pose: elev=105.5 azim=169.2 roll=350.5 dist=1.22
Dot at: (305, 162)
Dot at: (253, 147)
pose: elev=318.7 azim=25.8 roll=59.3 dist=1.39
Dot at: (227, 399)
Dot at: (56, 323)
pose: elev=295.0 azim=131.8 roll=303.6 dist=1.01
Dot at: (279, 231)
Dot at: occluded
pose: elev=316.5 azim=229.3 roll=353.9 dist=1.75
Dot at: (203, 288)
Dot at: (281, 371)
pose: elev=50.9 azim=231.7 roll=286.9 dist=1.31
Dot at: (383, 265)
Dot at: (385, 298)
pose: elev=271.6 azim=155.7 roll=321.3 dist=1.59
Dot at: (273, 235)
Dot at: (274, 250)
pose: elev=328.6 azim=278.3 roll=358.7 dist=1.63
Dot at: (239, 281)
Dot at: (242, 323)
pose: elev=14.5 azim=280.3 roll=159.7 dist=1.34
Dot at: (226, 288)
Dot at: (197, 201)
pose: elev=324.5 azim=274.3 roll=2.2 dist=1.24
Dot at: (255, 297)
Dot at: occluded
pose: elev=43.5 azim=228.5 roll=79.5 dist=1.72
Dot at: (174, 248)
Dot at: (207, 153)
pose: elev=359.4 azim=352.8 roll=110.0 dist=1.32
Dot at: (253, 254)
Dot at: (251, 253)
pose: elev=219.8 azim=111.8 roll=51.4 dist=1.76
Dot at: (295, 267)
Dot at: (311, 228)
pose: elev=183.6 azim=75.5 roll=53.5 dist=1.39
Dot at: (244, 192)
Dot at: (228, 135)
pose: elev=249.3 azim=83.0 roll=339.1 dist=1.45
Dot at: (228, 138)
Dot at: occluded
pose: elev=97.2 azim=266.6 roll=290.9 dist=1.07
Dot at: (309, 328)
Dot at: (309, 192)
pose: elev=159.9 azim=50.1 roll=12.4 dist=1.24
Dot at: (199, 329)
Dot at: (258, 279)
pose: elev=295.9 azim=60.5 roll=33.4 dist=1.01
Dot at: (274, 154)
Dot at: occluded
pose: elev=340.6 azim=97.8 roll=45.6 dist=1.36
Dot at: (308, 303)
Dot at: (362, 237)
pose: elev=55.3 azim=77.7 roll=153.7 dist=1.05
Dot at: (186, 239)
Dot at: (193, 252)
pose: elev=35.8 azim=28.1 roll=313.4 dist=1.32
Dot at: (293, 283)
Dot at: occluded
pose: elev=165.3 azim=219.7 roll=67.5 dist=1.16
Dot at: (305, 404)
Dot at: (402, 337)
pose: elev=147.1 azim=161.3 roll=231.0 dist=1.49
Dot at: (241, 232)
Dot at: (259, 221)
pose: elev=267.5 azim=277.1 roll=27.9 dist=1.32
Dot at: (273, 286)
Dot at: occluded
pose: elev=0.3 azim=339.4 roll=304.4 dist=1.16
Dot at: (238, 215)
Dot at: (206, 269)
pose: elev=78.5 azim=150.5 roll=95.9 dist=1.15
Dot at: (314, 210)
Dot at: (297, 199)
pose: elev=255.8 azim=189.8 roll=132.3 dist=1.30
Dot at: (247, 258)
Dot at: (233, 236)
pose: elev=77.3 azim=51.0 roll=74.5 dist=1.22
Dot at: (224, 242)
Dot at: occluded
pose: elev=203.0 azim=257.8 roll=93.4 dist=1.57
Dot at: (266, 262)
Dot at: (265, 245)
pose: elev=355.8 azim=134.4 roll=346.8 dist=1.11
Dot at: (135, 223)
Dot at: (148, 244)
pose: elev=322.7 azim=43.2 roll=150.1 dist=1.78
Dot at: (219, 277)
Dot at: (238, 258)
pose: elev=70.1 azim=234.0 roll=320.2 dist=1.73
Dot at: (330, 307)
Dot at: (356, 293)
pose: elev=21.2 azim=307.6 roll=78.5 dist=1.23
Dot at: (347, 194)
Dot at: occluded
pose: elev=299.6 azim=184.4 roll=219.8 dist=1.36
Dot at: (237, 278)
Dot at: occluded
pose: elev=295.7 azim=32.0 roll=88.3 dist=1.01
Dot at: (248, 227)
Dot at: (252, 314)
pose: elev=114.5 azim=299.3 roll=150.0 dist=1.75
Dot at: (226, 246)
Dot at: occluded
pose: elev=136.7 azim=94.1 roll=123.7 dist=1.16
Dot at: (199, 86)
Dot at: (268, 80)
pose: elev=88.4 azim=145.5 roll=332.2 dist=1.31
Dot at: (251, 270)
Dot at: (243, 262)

────────────────────────────────────────

▶ WHAT IS ASKED: Quote every row above line by line, without changing a single character.

▶ SOLUTION FOR THIS TASK:
pose: elev=105.5 azim=169.2 roll=350.5 dist=1.22
Dot at: (305, 162)
Dot at: (253, 147)
pose: elev=318.7 azim=25.8 roll=59.3 dist=1.39
Dot at: (227, 399)
Dot at: (56, 323)
pose: elev=295.0 azim=131.8 roll=303.6 dist=1.01
Dot at: (279, 231)
Dot at: occluded
pose: elev=316.5 azim=229.3 roll=353.9 dist=1.75
Dot at: (203, 288)
Dot at: (281, 371)
pose: elev=50.9 azim=231.7 roll=286.9 dist=1.31
Dot at: (383, 265)
Dot at: (385, 298)
pose: elev=271.6 azim=155.7 roll=321.3 dist=1.59
Dot at: (273, 235)
Dot at: (274, 250)
pose: elev=328.6 azim=278.3 roll=358.7 dist=1.63
Dot at: (239, 281)
Dot at: (242, 323)
pose: elev=14.5 azim=280.3 roll=159.7 dist=1.34
Dot at: (226, 288)
Dot at: (197, 201)
pose: elev=324.5 azim=274.3 roll=2.2 dist=1.24
Dot at: (255, 297)
Dot at: occluded
pose: elev=43.5 azim=228.5 roll=79.5 dist=1.72
Dot at: (174, 248)
Dot at: (207, 153)
pose: elev=359.4 azim=352.8 roll=110.0 dist=1.32
Dot at: (253, 254)
Dot at: (251, 253)
pose: elev=219.8 azim=111.8 roll=51.4 dist=1.76
Dot at: (295, 267)
Dot at: (311, 228)
pose: elev=183.6 azim=75.5 roll=53.5 dist=1.39
Dot at: (244, 192)
Dot at: (228, 135)
pose: elev=249.3 azim=83.0 roll=339.1 dist=1.45
Dot at: (228, 138)
Dot at: occluded
pose: elev=97.2 azim=266.6 roll=290.9 dist=1.07
Dot at: (309, 328)
Dot at: (309, 192)
pose: elev=159.9 azim=50.1 roll=12.4 dist=1.24
Dot at: (199, 329)
Dot at: (258, 279)
pose: elev=295.9 azim=60.5 roll=33.4 dist=1.01
Dot at: (274, 154)
Dot at: occluded
pose: elev=340.6 azim=97.8 roll=45.6 dist=1.36
Dot at: (308, 303)
Dot at: (362, 237)
pose: elev=55.3 azim=77.7 roll=153.7 dist=1.05
Dot at: (186, 239)
Dot at: (193, 252)
pose: elev=35.8 azim=28.1 roll=313.4 dist=1.32
Dot at: (293, 283)
Dot at: occluded
pose: elev=165.3 azim=219.7 roll=67.5 dist=1.16
Dot at: (305, 404)
Dot at: (402, 337)
pose: elev=147.1 azim=161.3 roll=231.0 dist=1.49
Dot at: (241, 232)
Dot at: (259, 221)
pose: elev=267.5 azim=277.1 roll=27.9 dist=1.32
Dot at: (273, 286)
Dot at: occluded
pose: elev=0.3 azim=339.4 roll=304.4 dist=1.16
Dot at: (238, 215)
Dot at: (206, 269)
pose: elev=78.5 azim=150.5 roll=95.9 dist=1.15
Dot at: (314, 210)
Dot at: (297, 199)
pose: elev=255.8 azim=189.8 roll=132.3 dist=1.30
Dot at: (247, 258)
Dot at: (233, 236)
pose: elev=77.3 azim=51.0 roll=74.5 dist=1.22
Dot at: (224, 242)
Dot at: occluded
pose: elev=203.0 azim=257.8 roll=93.4 dist=1.57
Dot at: (266, 262)
Dot at: (265, 245)
pose: elev=355.8 azim=134.4 roll=346.8 dist=1.11
Dot at: (135, 223)
Dot at: (148, 244)
pose: elev=322.7 azim=43.2 roll=150.1 dist=1.78
Dot at: (219, 277)
Dot at: (238, 258)
pose: elev=70.1 azim=234.0 roll=320.2 dist=1.73
Dot at: (330, 307)
Dot at: (356, 293)
pose: elev=21.2 azim=307.6 roll=78.5 dist=1.23
Dot at: (347, 194)
Dot at: occluded
pose: elev=299.6 azim=184.4 roll=219.8 dist=1.36
Dot at: (237, 278)
Dot at: occluded
pose: elev=295.7 azim=32.0 roll=88.3 dist=1.01
Dot at: (248, 227)
Dot at: (252, 314)
pose: elev=114.5 azim=299.3 roll=150.0 dist=1.75
Dot at: (226, 246)
Dot at: occluded
pose: elev=136.7 azim=94.1 roll=123.7 dist=1.16
Dot at: (199, 86)
Dot at: (268, 80)
pose: elev=88.4 azim=145.5 roll=332.2 dist=1.31
Dot at: (251, 270)
Dot at: (243, 262)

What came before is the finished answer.